ECONOMIC growth needs to remain central to the Sadc agenda as this is how the region can lift its entire population out of poverty and create the resources that make a lot of the other problems recede into insignificance.
President Mnangagwa in his comments at the start and end of the 44th Summit in Harare where he took over the Sadc chair stressed, as he has stressed in his national role, the need to push as hard as possible in the economic sphere, as building a better life for everyone is, when you come down to it, a fundamental objective for any modern government.
All 16 Sadc members have their strong national plans for growth. They all recognise that building up their industry and trade so that they process raw materials before these are exported is important.
Member countries need to use the raw materials from their own countries and from the neighbours to manufacture a very wide range of products. Businesspeople also need to move out into the region and the world to sell these products.
The 44th Summit in its final communiqué over the weekend in Harare noted that the coming into force late last month of the agreement establishing the Tripartite Free Trade Area combining the Common Market for East and Central Africa, the East Africa Community and Sadc opened a major market of around 20 countries.
This is, in many respects, an interim measure, while the African Continental Free Trade Area is built up and extended and its detailed rules and regulations worked out. But it is an important milestone incorporating so much of the detailed bureaucratic detail that all free trade agreements require, along with a process to resolve disputes.
It now needs to be used to jump start the process, in our region, that will culminate with AfCFTA.
As trade frees up, a lot of the national economies will tend to merge for many purposes into a regional and continental economy, one less geared towards national autarkies as countries try and become industrially self-sufficient and become instead a far larger regional economy. Free trade accelerates economic growth far faster than attempts to build national autarkies, and accelerates that growth in all the national economies that are opened to free trade.
This is not necessarily intuitive to many, and the less efficient are always keen to seek protection from their Governments. But as trade frees, the pressures to become efficient grow, just as the potential markets grow. It is the growth of markets, the growth of efficiency and the increase in spending power in that market as competition works that create the extra economic growth.

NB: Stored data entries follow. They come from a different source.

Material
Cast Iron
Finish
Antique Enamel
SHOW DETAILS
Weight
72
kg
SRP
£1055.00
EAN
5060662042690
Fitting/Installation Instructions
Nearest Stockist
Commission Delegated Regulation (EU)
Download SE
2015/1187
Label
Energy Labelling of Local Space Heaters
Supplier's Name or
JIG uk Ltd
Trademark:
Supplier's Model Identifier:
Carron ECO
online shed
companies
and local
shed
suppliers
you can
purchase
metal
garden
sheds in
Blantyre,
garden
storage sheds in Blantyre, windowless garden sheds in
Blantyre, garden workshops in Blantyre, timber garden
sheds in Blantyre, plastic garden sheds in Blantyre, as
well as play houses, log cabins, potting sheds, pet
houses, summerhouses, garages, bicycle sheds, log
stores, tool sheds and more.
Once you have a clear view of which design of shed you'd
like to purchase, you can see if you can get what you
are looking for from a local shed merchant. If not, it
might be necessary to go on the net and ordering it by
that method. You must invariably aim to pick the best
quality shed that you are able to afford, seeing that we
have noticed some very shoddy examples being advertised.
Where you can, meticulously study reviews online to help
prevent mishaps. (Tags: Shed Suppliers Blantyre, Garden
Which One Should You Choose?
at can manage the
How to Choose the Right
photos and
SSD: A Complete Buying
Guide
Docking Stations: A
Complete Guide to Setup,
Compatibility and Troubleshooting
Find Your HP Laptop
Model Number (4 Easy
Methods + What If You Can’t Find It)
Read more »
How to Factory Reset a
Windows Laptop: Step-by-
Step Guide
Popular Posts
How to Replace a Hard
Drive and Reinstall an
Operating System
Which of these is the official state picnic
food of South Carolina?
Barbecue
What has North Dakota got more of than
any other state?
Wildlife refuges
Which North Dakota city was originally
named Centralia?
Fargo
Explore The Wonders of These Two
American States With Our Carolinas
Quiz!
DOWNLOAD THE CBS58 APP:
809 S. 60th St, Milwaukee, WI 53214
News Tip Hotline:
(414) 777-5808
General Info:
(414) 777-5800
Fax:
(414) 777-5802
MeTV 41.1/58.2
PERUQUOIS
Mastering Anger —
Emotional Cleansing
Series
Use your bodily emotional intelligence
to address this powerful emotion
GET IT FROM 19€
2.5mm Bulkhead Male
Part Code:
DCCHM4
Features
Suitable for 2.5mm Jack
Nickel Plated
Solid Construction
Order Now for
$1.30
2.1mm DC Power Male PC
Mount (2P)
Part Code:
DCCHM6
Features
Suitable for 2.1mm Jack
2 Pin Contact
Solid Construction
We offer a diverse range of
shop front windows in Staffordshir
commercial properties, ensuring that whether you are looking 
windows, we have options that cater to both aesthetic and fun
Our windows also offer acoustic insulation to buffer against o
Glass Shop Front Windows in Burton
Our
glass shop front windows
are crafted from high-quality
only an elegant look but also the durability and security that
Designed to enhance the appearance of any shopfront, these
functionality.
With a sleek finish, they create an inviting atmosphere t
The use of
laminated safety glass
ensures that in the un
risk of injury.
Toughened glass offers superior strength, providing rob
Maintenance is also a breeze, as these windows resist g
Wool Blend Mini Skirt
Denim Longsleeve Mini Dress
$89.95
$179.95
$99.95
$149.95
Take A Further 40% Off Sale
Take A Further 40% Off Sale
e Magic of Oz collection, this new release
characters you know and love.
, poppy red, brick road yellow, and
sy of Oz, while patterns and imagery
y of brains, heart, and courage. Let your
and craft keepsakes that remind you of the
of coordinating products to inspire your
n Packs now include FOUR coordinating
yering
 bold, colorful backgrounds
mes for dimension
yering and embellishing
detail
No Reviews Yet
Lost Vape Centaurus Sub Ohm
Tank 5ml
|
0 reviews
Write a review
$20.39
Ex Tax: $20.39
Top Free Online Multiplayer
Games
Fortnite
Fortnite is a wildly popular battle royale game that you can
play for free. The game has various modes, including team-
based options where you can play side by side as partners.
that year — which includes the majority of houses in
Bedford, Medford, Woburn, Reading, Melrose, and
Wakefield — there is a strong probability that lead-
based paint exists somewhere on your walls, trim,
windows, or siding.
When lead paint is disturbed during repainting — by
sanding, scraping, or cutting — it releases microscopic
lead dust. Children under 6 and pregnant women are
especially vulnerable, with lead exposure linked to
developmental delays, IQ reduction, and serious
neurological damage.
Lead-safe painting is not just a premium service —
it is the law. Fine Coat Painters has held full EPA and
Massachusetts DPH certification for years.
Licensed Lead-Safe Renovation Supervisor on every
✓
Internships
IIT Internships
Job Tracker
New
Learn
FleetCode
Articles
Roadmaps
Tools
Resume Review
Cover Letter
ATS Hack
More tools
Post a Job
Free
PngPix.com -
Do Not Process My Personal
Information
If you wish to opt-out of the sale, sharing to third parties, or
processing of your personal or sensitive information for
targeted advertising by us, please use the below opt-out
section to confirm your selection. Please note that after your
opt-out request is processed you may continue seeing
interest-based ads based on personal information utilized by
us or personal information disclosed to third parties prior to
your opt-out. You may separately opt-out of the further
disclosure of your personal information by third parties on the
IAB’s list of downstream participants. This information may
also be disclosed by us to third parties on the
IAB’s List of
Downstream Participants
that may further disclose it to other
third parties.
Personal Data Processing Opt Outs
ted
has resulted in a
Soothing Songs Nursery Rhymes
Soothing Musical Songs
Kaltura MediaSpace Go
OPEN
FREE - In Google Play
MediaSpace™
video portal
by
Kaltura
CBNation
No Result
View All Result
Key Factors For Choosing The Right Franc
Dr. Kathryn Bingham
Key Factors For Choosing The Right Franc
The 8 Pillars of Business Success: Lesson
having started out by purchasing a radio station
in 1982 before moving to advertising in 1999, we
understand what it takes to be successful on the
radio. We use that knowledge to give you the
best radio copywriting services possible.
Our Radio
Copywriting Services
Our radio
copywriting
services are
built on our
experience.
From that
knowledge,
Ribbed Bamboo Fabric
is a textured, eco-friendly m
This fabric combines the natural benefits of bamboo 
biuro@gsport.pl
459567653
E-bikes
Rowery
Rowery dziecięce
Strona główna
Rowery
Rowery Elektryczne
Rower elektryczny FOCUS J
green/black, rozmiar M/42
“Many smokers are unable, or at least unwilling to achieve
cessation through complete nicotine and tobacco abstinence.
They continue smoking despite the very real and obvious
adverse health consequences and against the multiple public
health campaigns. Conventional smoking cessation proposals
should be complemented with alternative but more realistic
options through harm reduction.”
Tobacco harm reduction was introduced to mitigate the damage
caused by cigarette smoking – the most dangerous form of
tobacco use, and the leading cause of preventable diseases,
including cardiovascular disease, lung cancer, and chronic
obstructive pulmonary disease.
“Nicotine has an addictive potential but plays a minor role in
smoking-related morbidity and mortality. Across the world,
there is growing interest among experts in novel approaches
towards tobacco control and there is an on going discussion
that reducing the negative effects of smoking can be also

While the economic and development agenda is central, there are a lot of other areas where Sadc is a critical regional organisation, coordinating and unifying responses as well as seeking solutions for national problems within the region.
The security problems of the eastern DRC and northeast Mozambique head most lists, but there have been advances.
The special SADC Mission to Mozambique, which saw emergency support for a neighbour in trouble, has been so successful that it has ended. The security threat is still there, but reduced sharply and Mozambican resources built up to cope with any resurgence.
The peace process in the eastern DRC continues with African Union and United Nations support, but the negotiations through the Luanda process are chipping away at the gaps that need to need to be bridged.
Sadc, as the regional community, has the greatest outside stake in a successful process since a DRC fully at peace means a stronger region.
For the same reason, SADC maintains its pressure for the full removal of US and other Western sanctions on Zimbabwe, continuing to make it clear that anything that damages or tries to damage a member state damages the whole region. Zimbabwe is not an isolated nation, but one embedded in a strong regional economy and what harms each member harms all. That, after all, is why Sadc is concerned with DRC and Mozambique.
The constitutional developments of the two monarchies in Sadc, Lesotho and Eswatini, were also looked at, with the process in Lesotho now basically complete with Sadc assistance.
Progress in Eswatini has seen a united approach to Sadc to move that country from its special point of concern, which Sadc welcomed.
Global climate change is of serious concern to a region where so many are dependent on farming, and which really needs to grow most of its own food. The El Nino in the central Pacific brought drought to a range of countries, but also floods as you move north, and this required a regional response in seeking support, and the La Nina now expected will have largely the opposite effects, more easily managed but still requiring the region to be on alert.
Health, especially pandemics and epidemics, concern the members of Sadc as infections are not stopped by international borders.
The major cholera outbreak across a swathe of the region has been contained and some countries, including Zimbabwe, are now free for the moment of the disease, although everyone needs to be on alert.
Mpox, now declared of concern by the World Health Organisation, also needs a regional response and the Heads of State and Government are seeking support from WHO and Africa CDC as their health ministers are called into a special meeting to coordinate the regional response and work out what resources they need to make sure we can all cope. This is the sort of useful work that regional organisations can do when they are active, and a lot of that sort of work can be done as a matter of course.
President Mnangagwa promised at the end of the Summit to be an active chairman for his year in the post.
And the chair of Sadc is no sinecure if the job is to be done properly, since as ever more needs to be done as an integrating region.
More needs to be done by both the Sadc Secretariat and by the chair of the grouping to make sure we all move ahead together and cope with the regional difficulties successfully, by dealing with them together.